4. The adenine base editing system according to claims 1-3, which corrects premature stop codons on APC mutant proteins.
5. The adenine base editing system of claim 4, wherein the correction comprises restoring the expression of full-length APC protein.
6. A pharmaceutical composition, characterized in that, The invention comprises the adenine base editing system according to any one of claims 1-5, and a pharmaceutically acceptable delivery vector; preferably, the delivery vector is selected from lipid nanoparticles or adeno-associated virus (AAV).
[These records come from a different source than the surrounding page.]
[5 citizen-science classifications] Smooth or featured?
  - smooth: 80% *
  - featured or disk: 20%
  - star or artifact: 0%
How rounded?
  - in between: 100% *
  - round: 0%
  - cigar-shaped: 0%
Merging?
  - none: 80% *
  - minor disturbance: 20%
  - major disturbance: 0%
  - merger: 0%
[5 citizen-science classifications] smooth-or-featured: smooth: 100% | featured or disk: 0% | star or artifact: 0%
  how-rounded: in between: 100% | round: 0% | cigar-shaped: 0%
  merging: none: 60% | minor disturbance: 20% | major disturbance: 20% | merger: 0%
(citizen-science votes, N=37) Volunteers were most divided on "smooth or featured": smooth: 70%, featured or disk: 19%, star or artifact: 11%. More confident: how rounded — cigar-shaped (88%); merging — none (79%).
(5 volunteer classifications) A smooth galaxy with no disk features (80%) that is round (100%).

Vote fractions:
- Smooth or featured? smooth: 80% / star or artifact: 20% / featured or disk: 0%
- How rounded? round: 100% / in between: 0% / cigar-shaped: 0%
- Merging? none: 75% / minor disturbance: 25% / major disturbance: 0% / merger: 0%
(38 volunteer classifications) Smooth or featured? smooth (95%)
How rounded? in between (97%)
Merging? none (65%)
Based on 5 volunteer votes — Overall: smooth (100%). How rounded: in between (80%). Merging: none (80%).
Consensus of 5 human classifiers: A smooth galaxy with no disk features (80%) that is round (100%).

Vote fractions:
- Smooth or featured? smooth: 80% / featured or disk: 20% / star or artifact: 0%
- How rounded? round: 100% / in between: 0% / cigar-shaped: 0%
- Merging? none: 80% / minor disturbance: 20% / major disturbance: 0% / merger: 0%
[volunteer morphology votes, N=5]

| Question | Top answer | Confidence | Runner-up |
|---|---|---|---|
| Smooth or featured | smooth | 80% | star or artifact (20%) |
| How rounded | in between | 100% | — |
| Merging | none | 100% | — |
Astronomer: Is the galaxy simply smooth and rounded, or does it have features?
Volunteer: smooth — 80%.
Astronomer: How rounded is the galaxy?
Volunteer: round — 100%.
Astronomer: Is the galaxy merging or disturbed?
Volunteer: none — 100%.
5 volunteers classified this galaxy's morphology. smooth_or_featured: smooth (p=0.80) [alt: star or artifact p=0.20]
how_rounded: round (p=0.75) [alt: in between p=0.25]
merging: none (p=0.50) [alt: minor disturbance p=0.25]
7. A method for in vitro repair of APC gene truncated mutations in colorectal cancer, characterized in that, include: Using the adenine base editing system according to any one of claims 1-5 in vitro cells, APC truncation mutations are corrected.
8. A kit for preparing drugs for the treatment of colorectal cancer, characterized in that, It comprises: a) the adenine base editing system according to any one of claims 1-5; and optionally b) a specification for delivering said system to target cells.
9. The use of the adenine base editing system according to any one of claims 1-5 in the preparation of a medicament for inhibiting colorectal cancer.
10. An in vitro cell model for inhibiting colorectal cancer through base editing, characterized in that, The truncated mutation of the APC gene in the cell model has been repaired by the method described in claim 7.